- _What the exercise asks_: Please revise the passage on data cleaning, starting at "Figure 2 - Correlation" and ending at "and therefore removed.", so that "visualizations" becomes "plots".

- _Passage to read_:
_____

Figure 2 - Correlation Between Some Selected Features and Total Value


As discussed in the previous section, visualizations of every feature were created, and some of them are shown in Figure 2. Besides the investigation of correlation patterns, there were also some outliers or obvious misleading data that needed to be removed. Based on the observation, parcels with unreasonable building ages were removed by filtering BuiltYear and EffectiveYearBuilt after the year 1850. EffectiveYearBuilt describes the year of the most recent renovation for the parcel. Similarly, parcels with LandBaseYear of 1907 were observed to have unreasonable patterns and therefore removed.

Cleaning was also done on quantitative data to eliminate misleading outliers. Parcels with TotalValue more than 50M USD were removed. Parcels with more than 19 bedrooms and more than 20 bathrooms were removed. For the geometry of the parcels, the SQFTmain of the parcels were limited to a range of 500 to 40,000 square feet to be statistically clean for the model. Also, the ShapeSTAre, which describes the area of the parcel property, were limited to a range of 1,000 to 600,000 square feet, and ShapeSTLen, which describes the length of the parcel property, were limited up to 4,000 feet. To summarize, it was identified that only 0.2% of the selected dataset is comprised of outliers, and these were filtered out before developing a ML model.

_____

- _Excerpted records_:
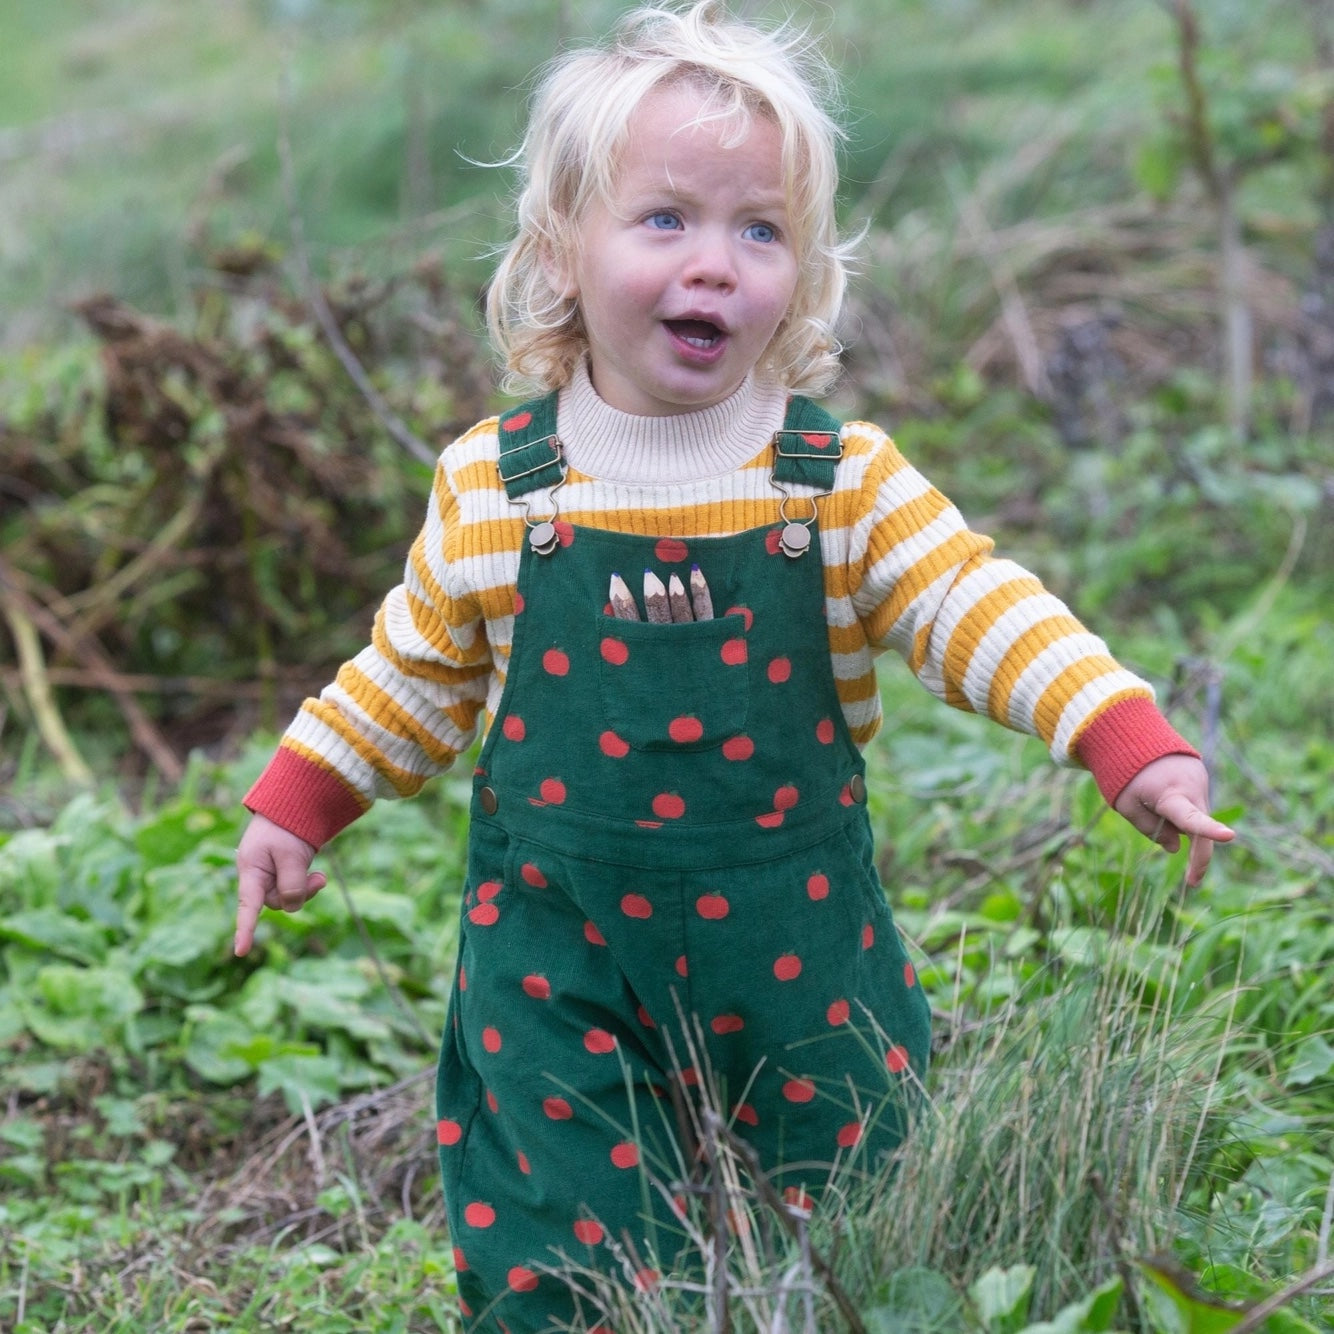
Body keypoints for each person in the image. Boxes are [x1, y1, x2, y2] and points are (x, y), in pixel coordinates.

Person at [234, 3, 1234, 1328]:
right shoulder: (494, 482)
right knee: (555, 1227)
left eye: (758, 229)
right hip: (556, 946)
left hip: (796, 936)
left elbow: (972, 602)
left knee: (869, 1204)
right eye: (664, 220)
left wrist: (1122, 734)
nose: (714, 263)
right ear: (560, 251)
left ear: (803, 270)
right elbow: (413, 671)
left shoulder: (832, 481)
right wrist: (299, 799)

_____

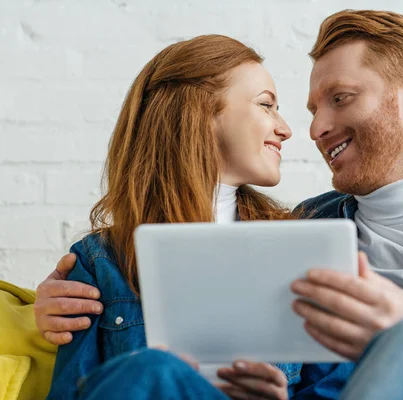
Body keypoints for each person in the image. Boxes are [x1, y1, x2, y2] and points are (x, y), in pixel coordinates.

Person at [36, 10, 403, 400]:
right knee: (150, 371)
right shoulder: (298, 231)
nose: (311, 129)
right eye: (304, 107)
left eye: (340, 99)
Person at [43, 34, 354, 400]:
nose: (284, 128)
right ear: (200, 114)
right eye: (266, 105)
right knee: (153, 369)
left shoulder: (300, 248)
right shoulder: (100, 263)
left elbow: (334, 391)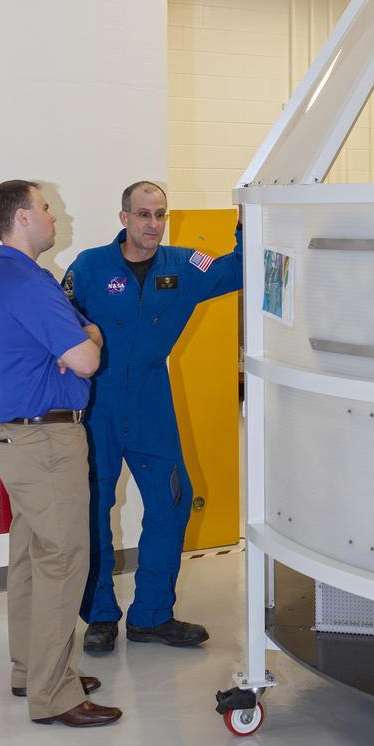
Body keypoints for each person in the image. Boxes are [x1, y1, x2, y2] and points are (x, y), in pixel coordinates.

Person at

_____

- _Answer to the problem_:
Figure 2 - Correlation Between Some Selected Features and Total Value


As discussed in the previous section, plots of every feature were created, and some of them are shown in Figure 2. Besides the investigation of correlation patterns, there were also some outliers or obvious misleading data that needed to be removed. Based on the observation, parcels with unreasonable building ages were removed by filtering BuiltYear and EffectiveYearBuilt after the year 1850. EffectiveYearBuilt describes the year of the most recent renovation for the parcel. Similarly, parcels with LandBaseYear of 1907 were observed to have unreasonable patterns and therefore removed.